]> git.apps.os.sepia.ceph.com Git - ceph.git/commitdiff
mgr/prometheus: add ceph_disk_occupation series
authorJohn Spray <john.spray@redhat.com>
Thu, 28 Sep 2017 14:10:14 +0000 (10:10 -0400)
committerJohn Spray <john.spray@redhat.com>
Wed, 1 Nov 2017 23:03:26 +0000 (23:03 +0000)
This is the magic series that enables consumers to
easily get the drive stats that go with their
OSD stats.

Fixes: http://tracker.ceph.com/issues/21594
Signed-off-by: John Spray <john.spray@redhat.com>
(cherry picked from commit 284be75524f7125dc1409b9c05fe47b37484964e)

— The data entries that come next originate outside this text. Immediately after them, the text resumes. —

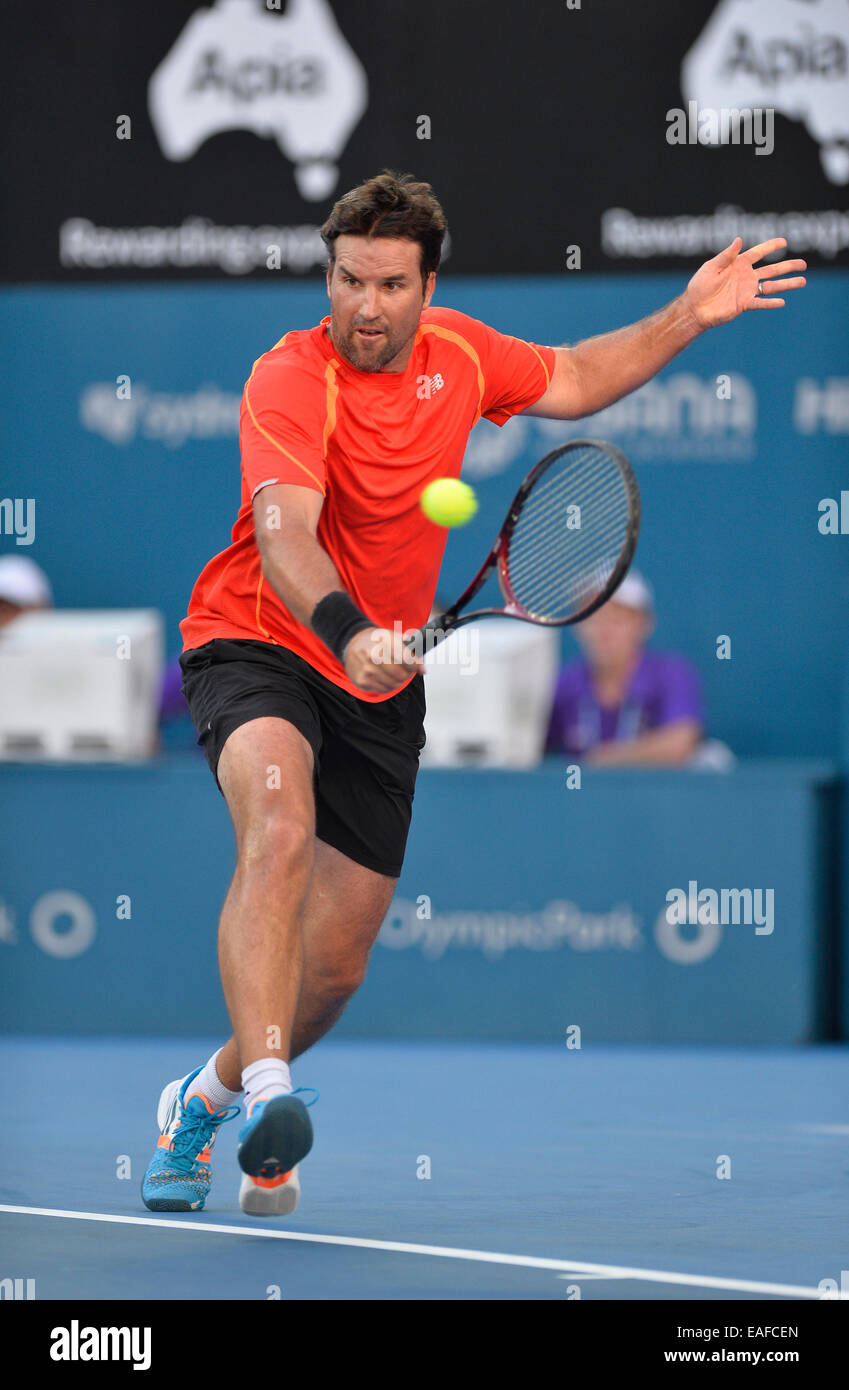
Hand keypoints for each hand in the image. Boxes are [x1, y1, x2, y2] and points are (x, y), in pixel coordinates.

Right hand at [343, 626, 423, 693]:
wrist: (352, 644)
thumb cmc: (376, 641)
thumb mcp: (394, 637)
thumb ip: (411, 652)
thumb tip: (422, 670)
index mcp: (383, 642)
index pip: (406, 659)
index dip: (414, 665)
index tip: (416, 666)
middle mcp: (373, 656)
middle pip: (401, 674)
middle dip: (407, 674)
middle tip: (406, 670)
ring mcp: (367, 670)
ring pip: (394, 684)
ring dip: (398, 681)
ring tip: (395, 673)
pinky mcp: (363, 681)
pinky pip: (384, 690)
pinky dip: (388, 686)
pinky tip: (385, 677)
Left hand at [684, 237, 806, 328]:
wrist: (694, 308)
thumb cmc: (699, 285)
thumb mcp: (712, 267)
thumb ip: (727, 255)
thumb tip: (739, 239)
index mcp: (738, 264)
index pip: (758, 253)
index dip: (771, 246)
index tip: (784, 242)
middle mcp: (746, 276)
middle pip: (772, 270)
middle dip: (788, 266)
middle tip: (804, 264)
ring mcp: (746, 291)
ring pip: (771, 286)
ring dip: (787, 284)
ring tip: (802, 281)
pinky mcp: (744, 304)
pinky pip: (760, 303)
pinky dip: (770, 303)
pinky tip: (782, 302)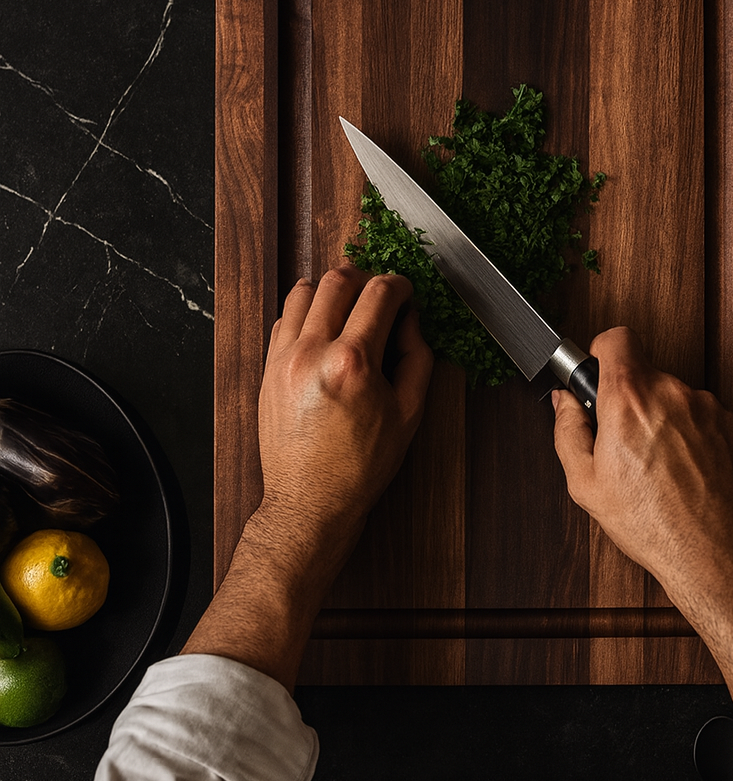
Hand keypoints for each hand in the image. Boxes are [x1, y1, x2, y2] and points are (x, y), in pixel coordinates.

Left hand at [254, 264, 433, 570]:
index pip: (379, 293)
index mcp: (352, 362)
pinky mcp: (267, 368)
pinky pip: (283, 317)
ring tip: (348, 311)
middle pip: (338, 280)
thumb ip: (417, 357)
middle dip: (365, 279)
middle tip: (378, 298)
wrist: (311, 500)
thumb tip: (410, 319)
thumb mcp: (409, 413)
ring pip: (303, 290)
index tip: (405, 294)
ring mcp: (284, 357)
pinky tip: (322, 330)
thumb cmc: (360, 465)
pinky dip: (305, 313)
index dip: (399, 286)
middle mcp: (312, 352)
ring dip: (331, 291)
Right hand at [552, 327, 732, 780]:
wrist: (717, 551)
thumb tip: (564, 403)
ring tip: (657, 469)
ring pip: (672, 399)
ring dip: (661, 421)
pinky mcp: (730, 424)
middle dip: (629, 402)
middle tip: (623, 445)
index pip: (615, 339)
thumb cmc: (654, 525)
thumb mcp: (586, 485)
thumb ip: (568, 431)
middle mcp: (671, 393)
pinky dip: (689, 436)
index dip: (602, 352)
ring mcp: (706, 406)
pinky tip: (683, 473)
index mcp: (629, 400)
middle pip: (642, 375)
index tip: (598, 371)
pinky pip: (699, 417)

src/pybind/mgr/prometheus/module.py

index 2b22b67e8c11916b7d3fbc36e1b11ea78f94a802..162aadc91d81df4ef79e16e0f5038e12d1ed4e22 100644 (file)
@@ -83,6 +83,8 @@ OSD_METADATA = ('cluster_addr', 'device_class', 'id', 'public_addr', 'weight')
 
 POOL_METADATA = ('pool_id', 'name')
 
+DISK_OCCUPATION = ('instance', 'device', 'ceph_daemon')
+
 
 class Metric(object):
     def __init__(self, mtype, name, desc, labels=None):
@@ -184,6 +186,17 @@ class Module(MgrModule):
             'OSD Metadata',
             OSD_METADATA
         )
+
+        # The reason for having this separate to OSD_METADATA is
+        # so that we can stably use the same tag names that
+        # the Prometheus node_exporter does
+        metrics['disk_occupation'] = Metric(
+            'undef',
+            'disk_occupation',
+            'Associate Ceph daemon with disk used',
+            DISK_OCCUPATION
+        )
+
         metrics['pool_metadata'] = Metric(
             'untyped',
             'pool_metadata',
@@ -258,15 +271,15 @@ class Module(MgrModule):
             if state not in reported_states:
                 self.metrics[path].set(0)
 
-    def get_metadata(self):
+    def get_osd_metadata(self):
         osd_map = self.get('osd_map')
-        osd_dev = self.get('osd_map_crush')['devices']
+        osd_devices = self.get('osd_map_crush')['devices']
         for osd in osd_map['osds']:
             id_ = osd['osd']
             p_addr = osd['public_addr']
             c_addr = osd['cluster_addr']
             w = osd['weight']
-            dev_class = next((osd for osd in osd_dev if osd['id'] == id_))
+            dev_class = next((osd for osd in osd_devices if osd['id'] == id_))
             self.metrics['osd_metadata'].set(0, (
                 c_addr,
                 dev_class['class'],
@@ -275,6 +288,27 @@ class Module(MgrModule):
                 w
             ))
 
+            osd_metadata = self.get_metadata("osd", str(id_))
+            dev_keys = ("backend_filestore_dev_node", "bluestore_bdev_dev_node")
+            osd_dev_node = None
+            for dev_key in dev_keys:
+                val = osd_metadata.get(dev_key, None)
+                if val and val != "unknown":
+                    osd_dev_node = val
+                    break
+            osd_hostname = osd_metadata.get('hostname', None)
+            if osd_dev_node and osd_hostname:
+                self.log.debug("Got dev for osd {0}: {1}/{2}".format(
+                    id_, osd_hostname, osd_dev_node))
+                self.metrics['disk_occupation'].set(0, (
+                    osd_hostname,
+                    osd_dev_node,
+                    "osd.{0}".format(id_)
+                ))
+            else:
+                self.log.info("Missing dev node metadata for osd {0}, skipping "
+                               "occupation record for this osd".format(id_))
+
         for pool in osd_map['pools']:
             id_ = pool['pool']
             name = pool['pool_name']
@@ -284,7 +318,7 @@ class Module(MgrModule):
         self.get_health()
         self.get_df()
         self.get_quorum_status()
-        self.get_metadata()
+        self.get_osd_metadata()
         self.get_pg_status()
 
         for daemon, counters in self.get_all_perf_counters().iteritems():